В сборник вошли рассказы разных лет и жанров. Одни проросли из воспоминаний и дневниковых записей. Другие — проявленные негативы под названием «Жизнь других». Третьи пришли из ниоткуда, прилетели и плюхнулись на листы, как вернувшиеся домой перелетные птицы. Часть рассказов — горькие таблетки, лучше, принимать по одной. Рассказы сборника, как страницы фотоальбома поведают о детстве, взрослении и дружбе, путешествиях и море, испытаниях и потерях.
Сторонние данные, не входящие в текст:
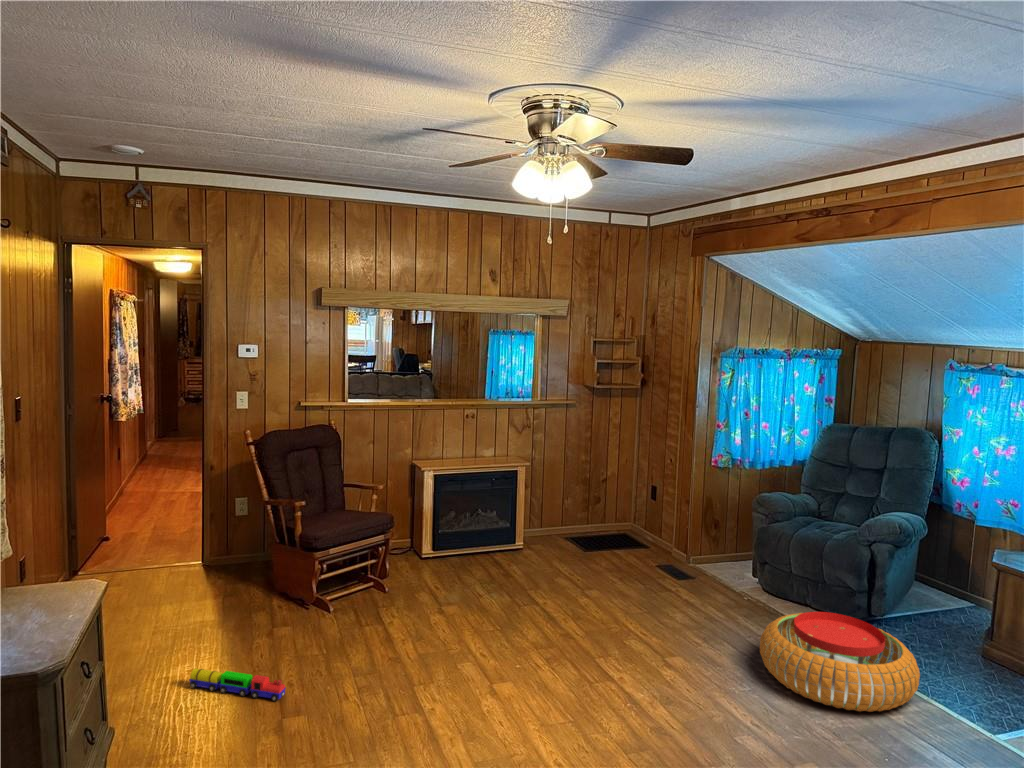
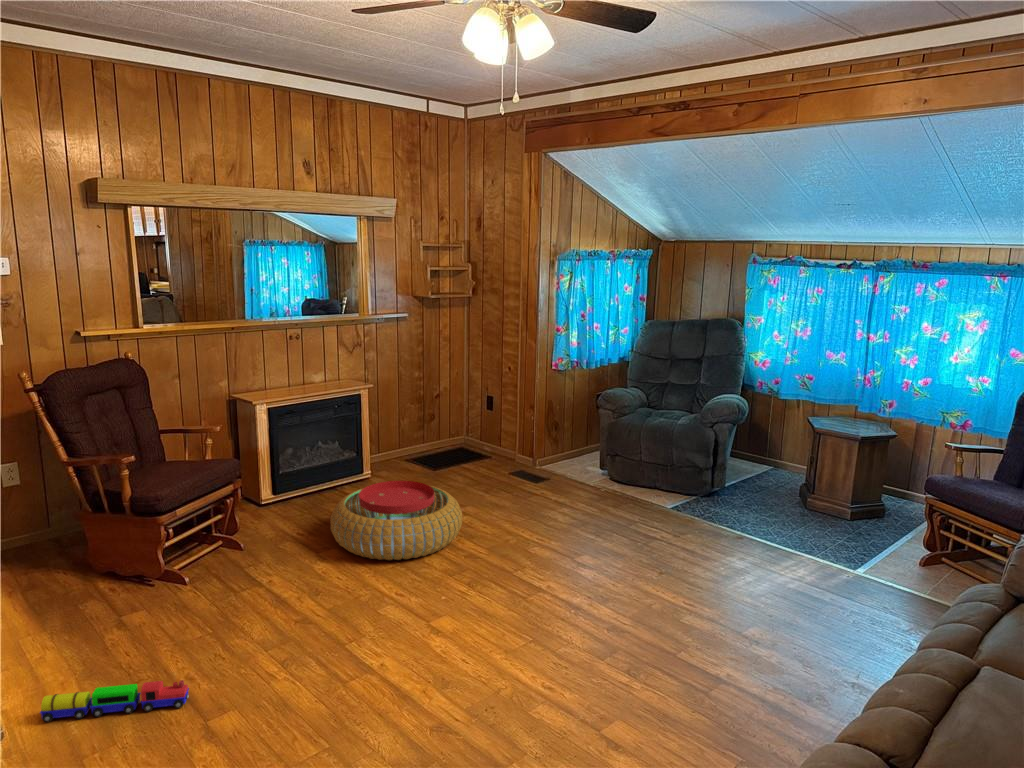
pouf: present [760,612,920,712] -> present [330,481,462,560]

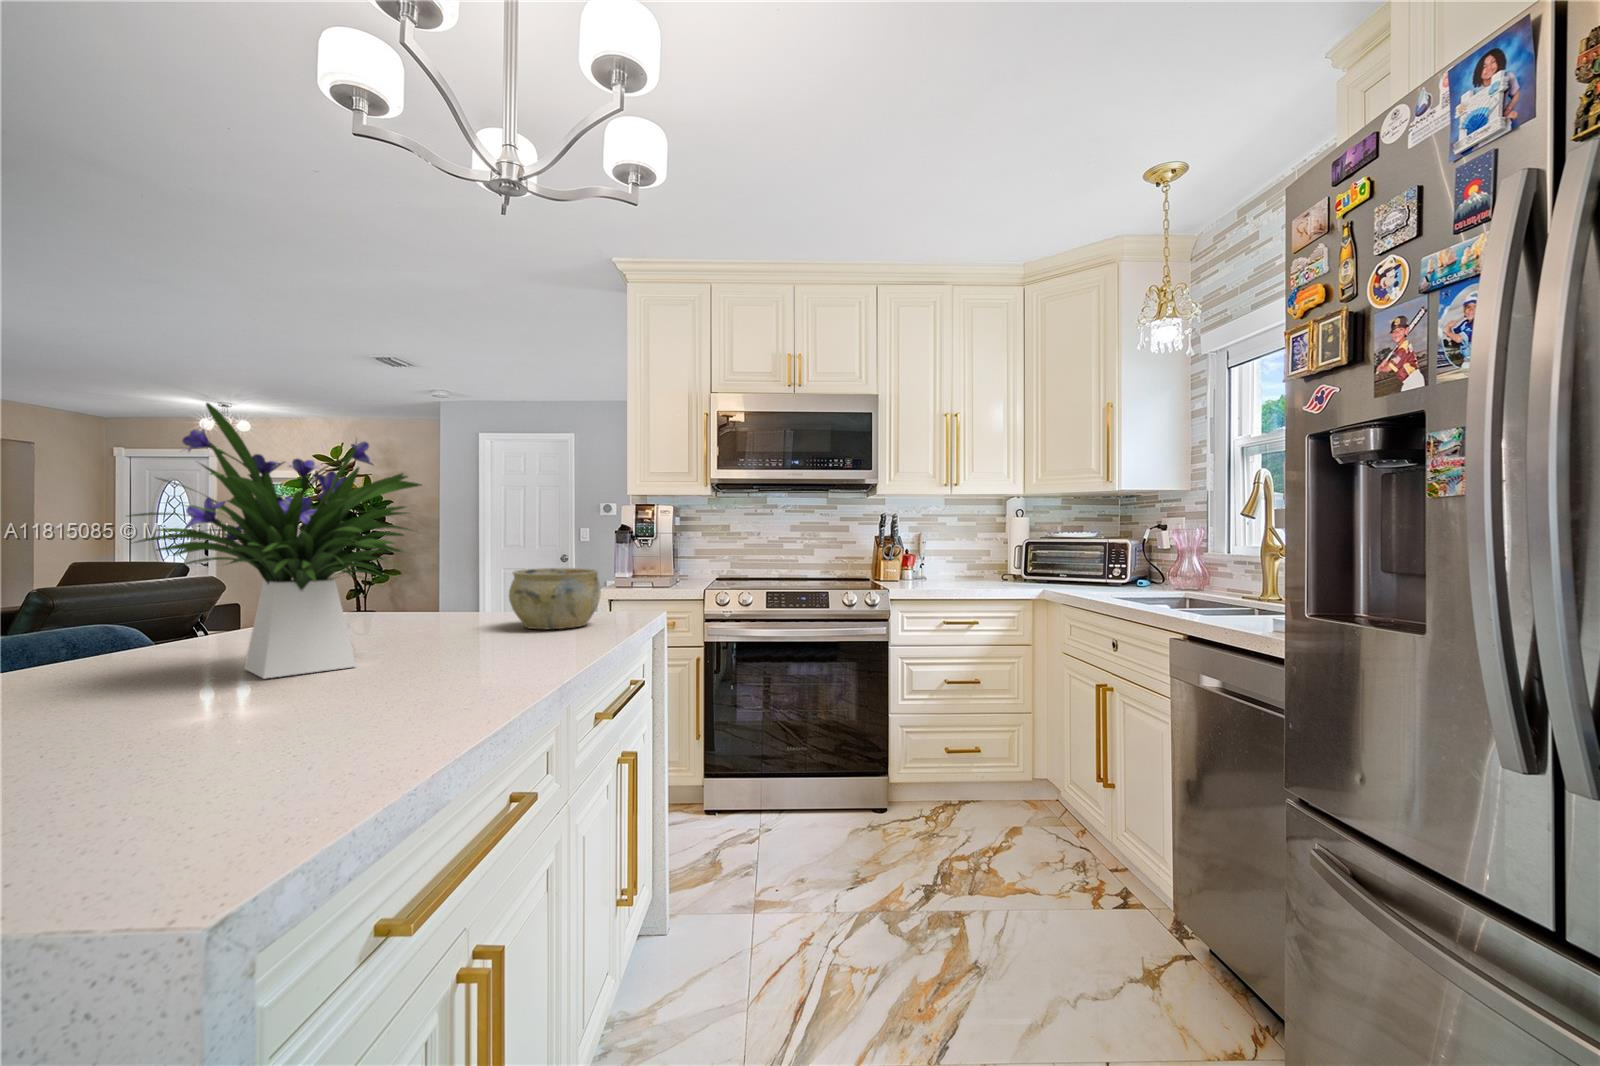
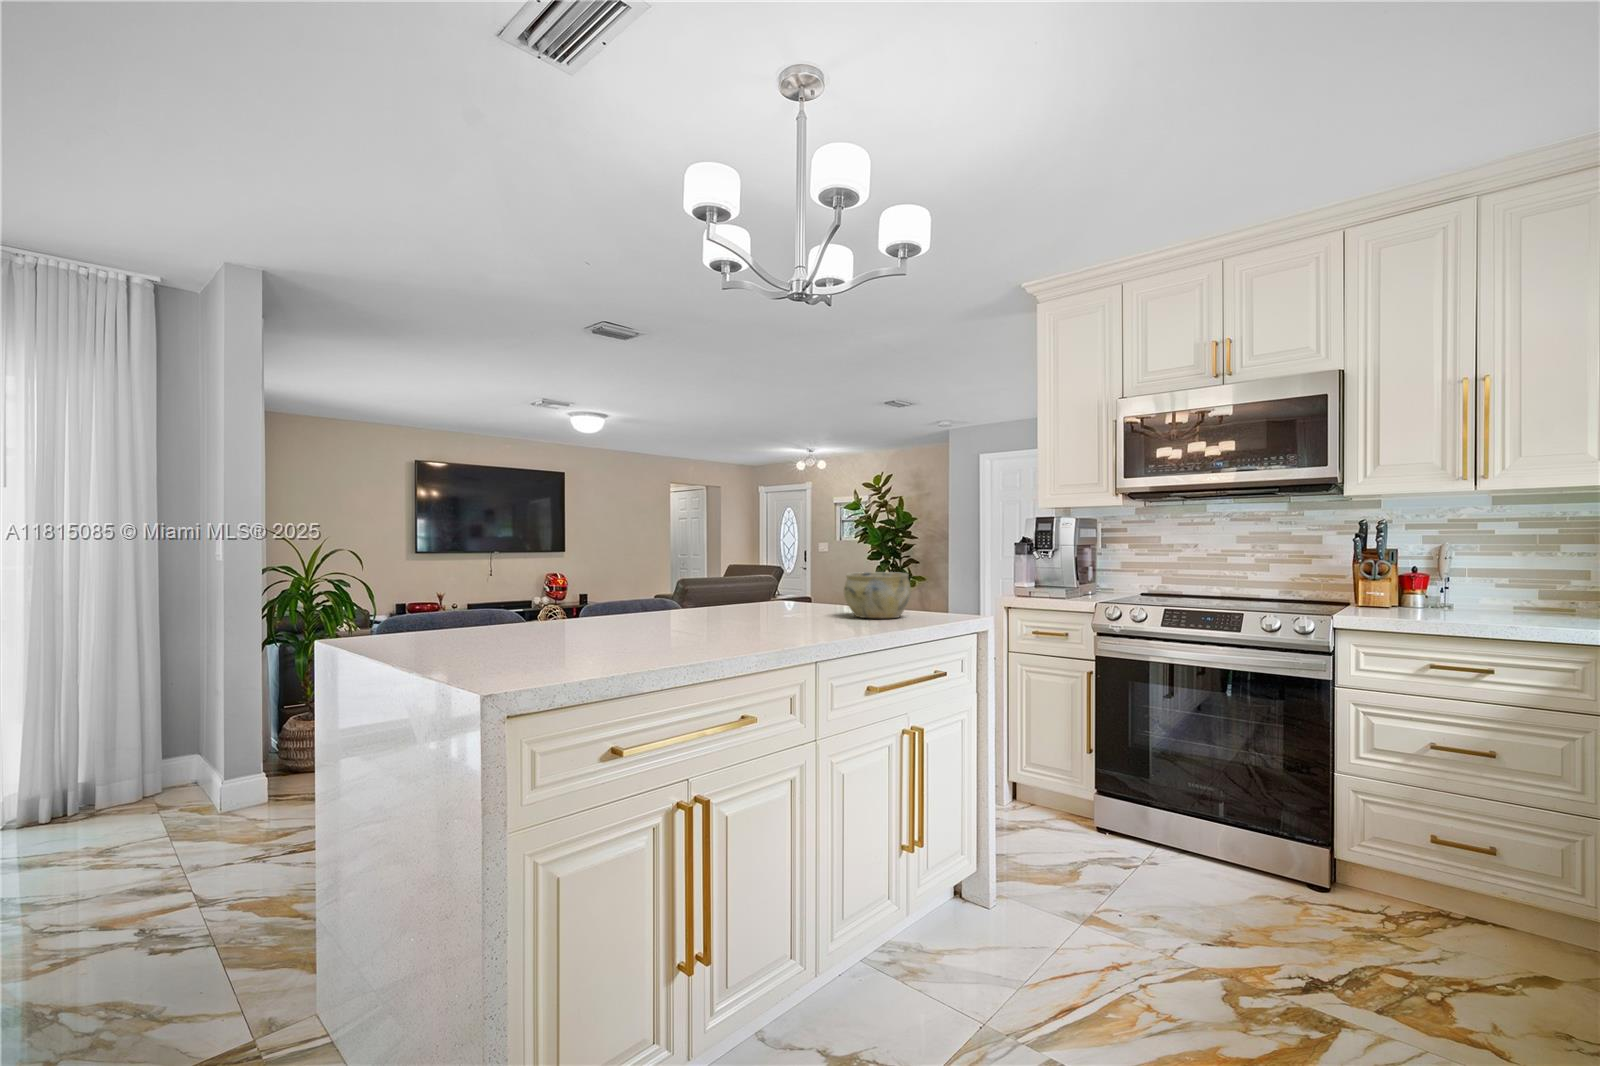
flower arrangement: present [129,403,421,679] -> none [632,476,770,626]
О вере, надежде и о любви во всех ее проявлениях.


Я уйду с рассветом

Отчаянное желание бывшего солдата из Уэльса Риза Гравенора найти сына, пропавшего в водовороте Второй мировой, приводит его во Францию. Париж лежит в руинах, кругом кровь, замешанная на страданиях тысяч людей. Вряд ли сын сумел выжить в этом аду… Но надежда вспыхивает с новой силой, когда помощь в поисках Ризу предлагает находчивая и храбрая Шарлотта. Захватывающая военная история о мужественных, сильных духом людях, готовых отдать жизнь во имя высоких идеалов и безграничной любви.


Всё, чего я не помню

Некий писатель пытается воссоздать последний день жизни Самуэля – молодого человека, внезапно погибшего (покончившего с собой?) в автокатастрофе. В рассказах друзей, любимой девушки, родственников и соседей вырисовываются разные грани его личности: любящий внук, бюрократ поневоле, преданный друг, нелепый позер, влюбленный, готовый на все ради своей девушки… Что же остается от всех наших мимолетных воспоминаний? И что скрывается за тем, чего мы не помним? Это роман о любви и дружбе, предательстве и насилии, горе от потери близкого человека и одиночестве, о быстротечности времени и свойствах нашей памяти. Юнас Хассен Кемири (р.